The Shield of Achilles: War, Peace, and the Course of History

Excerpt: The Relationship Between the Constitutional Order and the International Order

Every society has a constitution. Of course not all of these are written constitutions – the British constitution, for example, is unwritten. Nor does every society happen to be a State. But every society – the Martha's Vineyard Yacht Club no less than the Group of Eight – has a constitution because to be a society is to be constituted in some particular way. Each great peace conference that ended an epochal war wrote a constitution for the society of states. If a revolution in military affairs enables the triumphs of a particular constitutional order then the peace conferences that ratify such triumphs set the terms for admission to the society of legitimate states, a society that is reconstituted after each great epochal war.

Yet all constitutions also carry within themselves the seeds of future conflict. The 1789 U.S. constitution was pregnant with the 1860 civil war because it contained, in addition to a bill of rights, provisions for slavery and state sovereignty. Similarly the international constitutions at Wesphalia in 1648 no less than at Vienna in 1815 or Versailles in 1919 set the terms for the conflict to come even while they settled the conflict just ended. The importance of this idea in our present period of transition is that we can shape the next epochal war if we appreciate its inevitability and also the different forms it may take. I believe that we face the task of developing practices that will enable us to undertake a series of low intensity conflicts. Failing this, we will face an international environment of increasingly violent anarchy and, possibly, a cataclysmic war in the early decades of the next century.

While it is commonly assumed that the nuclear great powers would not (because they need not) use nuclear weapons in an era in which they do not threaten each other, in fact the new era which we are entering makes the use of nuclear weapons by a great power more likely than in the last half century.

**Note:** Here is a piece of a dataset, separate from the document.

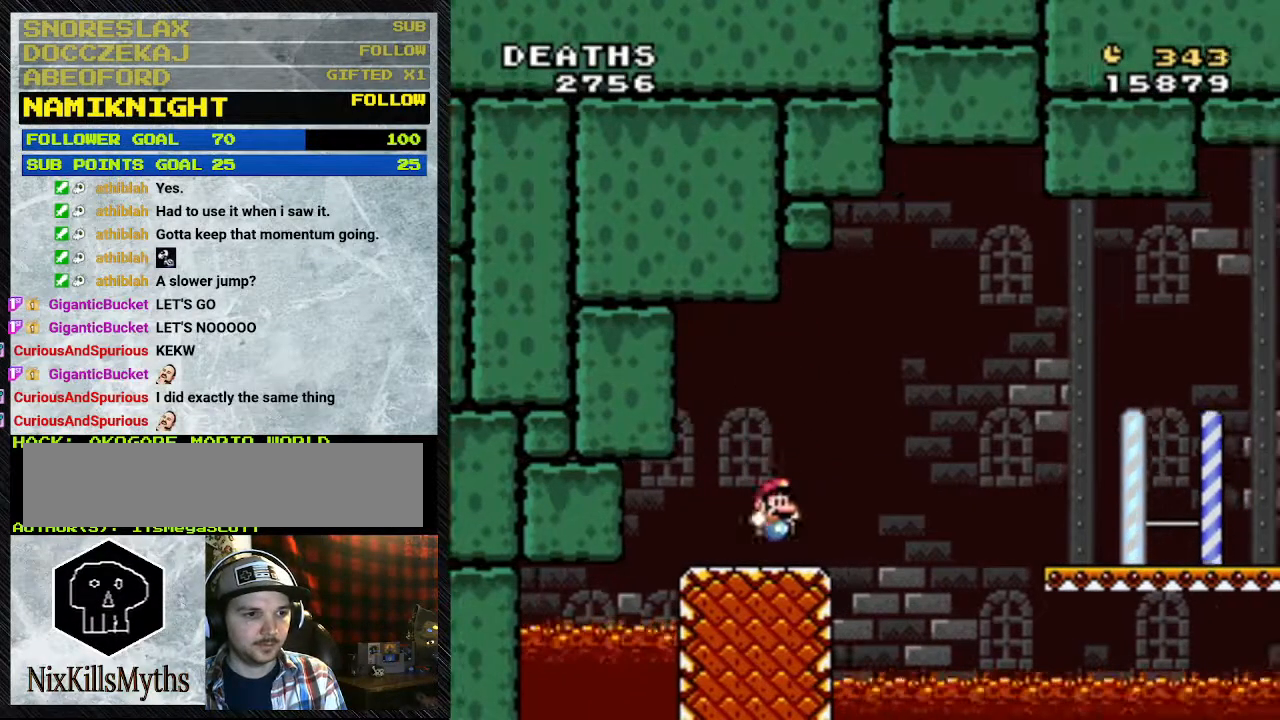
{"buttons": ["Y", "DPAD_RIGHT"], "events": [[100, "DPAD_RIGHT", "up"], [500, "DPAD_RIGHT", "down"]]}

Deterrence and assured retaliation, which laid the basis for the victory of the parliamentary nation-state in the Cold War era, cannot provide a similar stability in the era of the market state to come because the source of the threats to a state are now at once too ubiquitous and too easy to disguise. We cannot deter an attacker whose identity is unknown to us. As a consequence, we are just beginning to appreciate the need for a shift from target, threat-based assessments to vulnerability analyses. What is less appreciated is the consequent loss of intra-war deterrence and the implications of this loss with respect to the actual use of nuclear weapons. Or to illustrate this paradoxical phenomenon by means of a different example: nuclear weapons do not deter biological weapons and yet they are probably the only feasible means of destroying a biological stockpile that is easy to hide and fortify. Ironically the possibility of cataclysmic war is more threatening in the 21st century yet defensive systems can play a far more useful role than they could in the previous period, when they tended to weaken deterrence.

At the same time we have experienced these quiet yet disturbing changes in the strategic environment, there have been ongoing low intensity conflicts of the kind we have seen in Bosnia, Rwanda, Northern Ireland, Palestine and elsewhere, that are being transformed by the information revolution. Remote, once local tribal wars have engaged the values and interests of all the great powers because these conflicts have been exported into the domestic publics of those powers through immigration, empathy and terrorism.

What are rarely noted are the relation between cataclysmic and low-intensity wars – and their relation to the constitution of the society of market states that will have to fight them. There can be no peace settlement without war. But if we can successfully manage consensus interventions on the part of the great powers, as we have done, finally, in the former state of Yugoslavia, we will have written a new constitution for the society of market states and avoid thereby the systemic breakdown that provokes more generally catastrophic war. It may be that the very vulnerability of the critical infrastructures of the developed world which invites, even necessitates, great power cooperation will then provide a basis for strengthening the society of states through political consensus and market cooperation.